Old Mutual Global Investors’ managing director for Asia, Carol Wong, will leave the UK asset manager following other departures in Hong Kong and changes to its international business.  

The firm had been building headcount in the region since 2014 but has made cuts in recent months, most notably with its three-strong Asian equities investment team leaving in April.

OMGI joins the list of international asset and wealth managers making similar moves in recent years amid a tough environment.

The number of individuals licensed with OMGI in Hong Kong peaked at 17 in late 2015 but has since fallen to eight, with six of those licences ceasing this year, according to Securities and Futures Commission records.

Assistant market manager Daisy Wong also left this year. A replacement has already started for her, but the firm declined to provide details of the appointment.

In addition, product specialist Oliver Lee will be moving from Hong Kong to London later this year as an investment director working with the global emerging markets team. He will not be replaced in Asia.

Carol Wong

Carol Wong had joined OMGI as managing director and head of distribution for Asia in November 2013 to help develop the regional strategy. She had previously worked with BNP Paribas Asset Management.

Warren Tonkinson, managing director of OMGI, confirmed that she has decided to leave the firm in July 2018, in agreement with OMGI management, to explore external opportunities.

He added that Asia remains a core market for the firm’s business, which announced this month it had moved into a new office in Hong Kong.

Carol Wong said in a statement that after more than four years with the business, she felt it was time to move on to the next challenge.

Asked whether Wong would be replaced, a spokeswoman said OMGI was looking to hire additional distribution presence in the region, although these roles have not yet been defined.

Kylie Chan is staying with the business in Hong Kong as North Asia head of sales.

In a July 2016 interview with AsianInvestor, Wong said the UK fund house was investing resources in branding and marketing in the region and that its distribution efforts were focused on private banks and family offices.

Wong’s departure follows the dismantling of its Hong-Kong based Asian equities unit led by Joshua Crabb in April. Crabb, who joined as head of Asian equities in 2014 from BlackRock, left the firm in May.

The shuttering of the Asian equities team means OMGI has no investment team based in Hong Kong.

The changes in Asia follow an overhaul of OMGI's fund management business at a head office level.

In September 2017 Old Mutual Wealth, which manages the funds business, rebranded its multi-asset unit as Quilter and sold off its single-strategy business to private equity firm TA Associates for around $793 billion.

ADJUSTING TO CHANGE

OMGI’s reorganisation is reflective of how different asset managers around the world are using various strategies to cope with an increasingly tough operating environment created by the surge in passive investing, declining fees for traditional active strategies and rising compliance costs.

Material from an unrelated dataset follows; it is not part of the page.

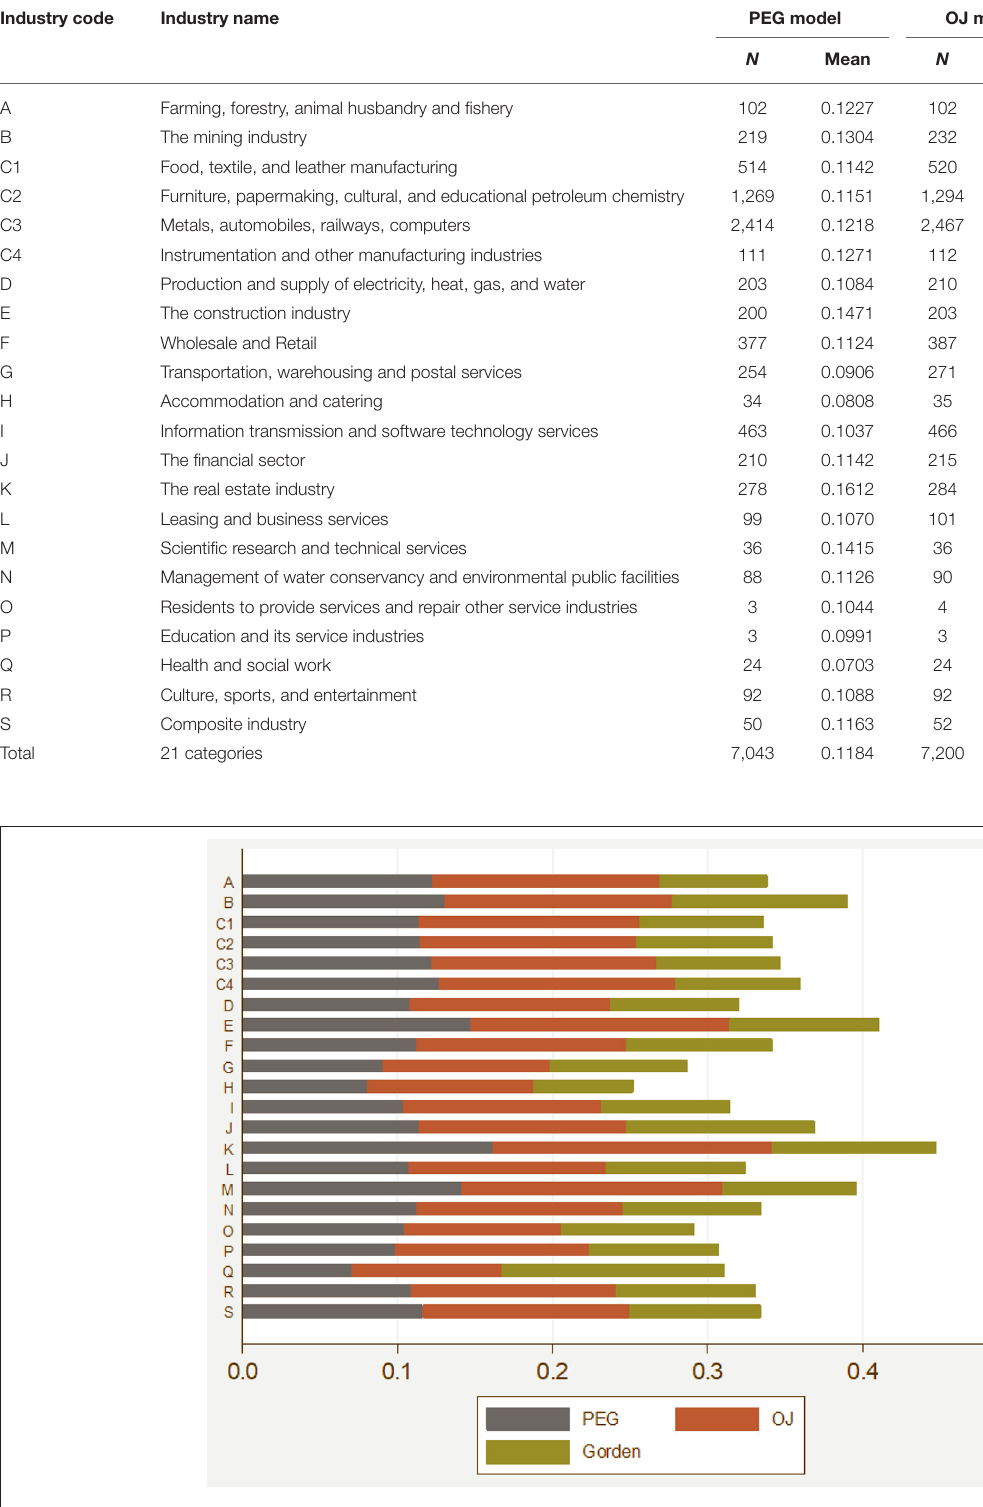
FIGURE 2 | The mean value of equity cost by industry from 2005 to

To try to stay competitive some fund houses are opting to merge in the hope that the larger, combined scale of assets will usher in cost efficiencies. Others are seeking to bulk up expertise in non-traditional asset classes (either in-house or through acquisitions) such as real estate, private credit and infrastructure. Others still – like OMGI – are streamlining sub-scale operations in certain markets, including Asia.

Europe’s biggest fund house, Amundi, for example, laid off the bulk of its investment and operations staff in Hong Kong and Singapore in a bout of restructuring after merging with Pioneer Investments.

Also in Hong Kong, France’s Axa Investment Managers closed its multi-asset desk early this year. And in late 2016 UK-based BlueBay Asset Management shut its office and transferred staff to the Hong Kong office of parent RBC and both Switzerland’s Banque Syz and Edmond de Rothschild closed asset management operations in the city.

Meanwhile, US-based real estate investment firm Ell Capital Management shut three overseas offices – in Singapore, London and Munich – in June 2017 after heavy client outflows.